The climbing starts as a roller or 2 (my heft does allow for collecting some additional speed at the bottom of the descent, but what goes down doesn’t always want to come back up…), and then its just ON. My vision has been reduced to pavement 5 feet ahead of me or glancing at that damn garmin device (I hadn’t known that it made sound effects, but it’s designed to laugh when one is climbing @ 6kph). Thank Merckx I hadn’t remembered the chest strap- registering 200bpm while it’s laughing probably woulda fried the circuit! I then started thinking about the app on Scaler’s iphone- the JVA app that allows one to hit a button to hear “shut up legs!” with that fine accent. As the climb wraps up, I find out scaler has flatted and the boys have doubled back (and looking awfully fresh, bastards!) to check on him. I collapse at the end of the climb, alone. Rapidly getting cold, stiffening. They’ve been gone a while now, I’m beginning to wonder if I missed the communiqué that we are just going to double back or something even more sadistic since the climb was “soooo easy, its so nice and sunny, let’s go climb more!” I’m tempted to whip out the phone and text/call someone, but that means removing my soaked full fingered glove which is densely adherent, knowing it’ll never go back on today. WTF.

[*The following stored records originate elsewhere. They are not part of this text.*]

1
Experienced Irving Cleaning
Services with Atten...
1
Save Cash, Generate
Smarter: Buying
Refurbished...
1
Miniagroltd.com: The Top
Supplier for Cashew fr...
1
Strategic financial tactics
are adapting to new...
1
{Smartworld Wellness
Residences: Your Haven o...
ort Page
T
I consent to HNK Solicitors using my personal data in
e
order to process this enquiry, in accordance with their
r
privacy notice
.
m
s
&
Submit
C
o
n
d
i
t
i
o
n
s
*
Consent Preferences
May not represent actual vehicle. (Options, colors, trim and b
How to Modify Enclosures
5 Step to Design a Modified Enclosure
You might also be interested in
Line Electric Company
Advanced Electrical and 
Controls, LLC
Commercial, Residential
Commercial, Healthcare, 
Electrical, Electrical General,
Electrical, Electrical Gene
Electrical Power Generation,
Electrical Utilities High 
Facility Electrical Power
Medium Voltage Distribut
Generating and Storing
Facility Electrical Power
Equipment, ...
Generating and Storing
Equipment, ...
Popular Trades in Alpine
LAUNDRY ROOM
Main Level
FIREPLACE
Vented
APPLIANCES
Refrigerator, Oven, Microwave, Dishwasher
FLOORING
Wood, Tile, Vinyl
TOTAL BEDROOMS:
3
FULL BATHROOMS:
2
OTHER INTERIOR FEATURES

The really funny thing about being the last one in the pack is the extra rest the strong get waiting for you at the end of climbs. Today, they went and worked more, and I collected myself. I think I got bitten by some radioactive bug or maybe the epo and steak diet has finally worked out. We take off as a group, and the punishment of the hills is gone. I’m cranking the rollers- punching uphill with the big boys, pulling occasionally on the flats with comfort, never so far gone as to be feeling cracked. Then the glory of the wind tunnel in reverse. After riding 4 hours, we are effortlessly frickin flying at 40-50kmph as if we were just warming up on a downhill. Is this what PRO fucken feels like? 2 of us (that would be me and a teammate) set the strava benchmark for that segment (but no KOM as someone musta had their garmin on in their car- @80kph)!
Now, a small potential bone of contention. I’ll be the first to admit that at least internally, I’m a fiercely competitive soul- why else the hell would I be here, right? Admittedly, way, way outclassed and outgunned this glorious day (and we won’t even talk about my rule violations because this is my story, dammit!), which wasn’t a race or even set up as a competitive ride. I never contested successfully one of the signs. But I am declaring myself the winner, sort of. The rule was never decided as to the “finish line,” but I did seize Scaler’s patio door first, which is good enough for me. Frank did declare with a mile to go that no one was going to stop this Dutchman from getting the first beer. That mighta been true. I couldn’t think or even see straight when I first walked into the party atmosphere. But is that important?